As you might expect from an early feminist film, what’s remarkable about this movie (especially considering its time period) is how it allows the women in it to just… exist. They’re not simply forced into being traditional female archetypes like love interests, femme fatales, or villains, though they do often inhabit these roles over the course of the film. While there is a bit of a love triangle element to the story, it mostly focuses on these women’s careers rather than their romances, and how the types of women they choose to be influences their careers. Judy is the kind of woman who holds on to her morals and integrity but ends up getting shit upon by men in the process. Meanwhile, Bubbles uses her talents to give men exactly what they want in her act, while things like “dignity” or “respect” are completely overridden by her ambition and desire to be loved.

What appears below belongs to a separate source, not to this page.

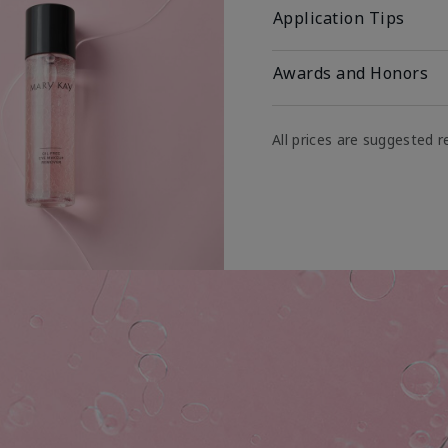
Application Tips
Awards and Honors
All prices are suggested re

This also plays into how the film is a commentary on “the male gaze”. In the film’s very first dance sequence, we see in close-up the way the men in the audience look upon Judy and Bubbles while they’re performing and this same visual motif pops up throughout Dance, Girl, Dance. Maybe this is starting to sound too much like a college essay on feminism in film, but you could look at this aspect of the film as a way of turning the camera back onto the type of men who watch movies solely to see beautiful women onscreen. For a longtime fan of Golden Age Hollywood films, it’s a little hard to let your brain process this type of decidedly female interrogation onscreen in an era that was shaped so much by male voices, but in the end, it can’t help but be fascinating.
Apart from what’s compelling about the unusual gender politics behind Dance, Girl, Dance, I like that the film is also hard to pin down in terms of genre. It’s never quite gaudy enough to be categorized as a melodrama, but the bigness of the performances lends it to this genre. The film’s dialogue also has some of the zip of a screwball comedy even if the film’s main goal never quite appears to be evoking laughs. Then on top of that, you’ve got a bunch of musical numbers that are far more extensive and well-choreographed than you’d expect from a film that focuses so much on the backstage aspects of show business. Yet the film is a little too grounded to feel like a musical.
The whole cast is perfectly attuned to this odd tone, as Maureen O’Hara does a great job of handling the dramatic and musical elements of the film, to the point where I’m not even sure if they used a body double for O’Hara’s dancing. Meanwhile, Lucille Ball maintains an overall air of gusto and charisma that makes it all a little surprising that it took the advent of television to make her a household name. But hey, if the film teaches us anything, it’s that it’s easy for a woman’s talents to be overlooked, no matter how apparent.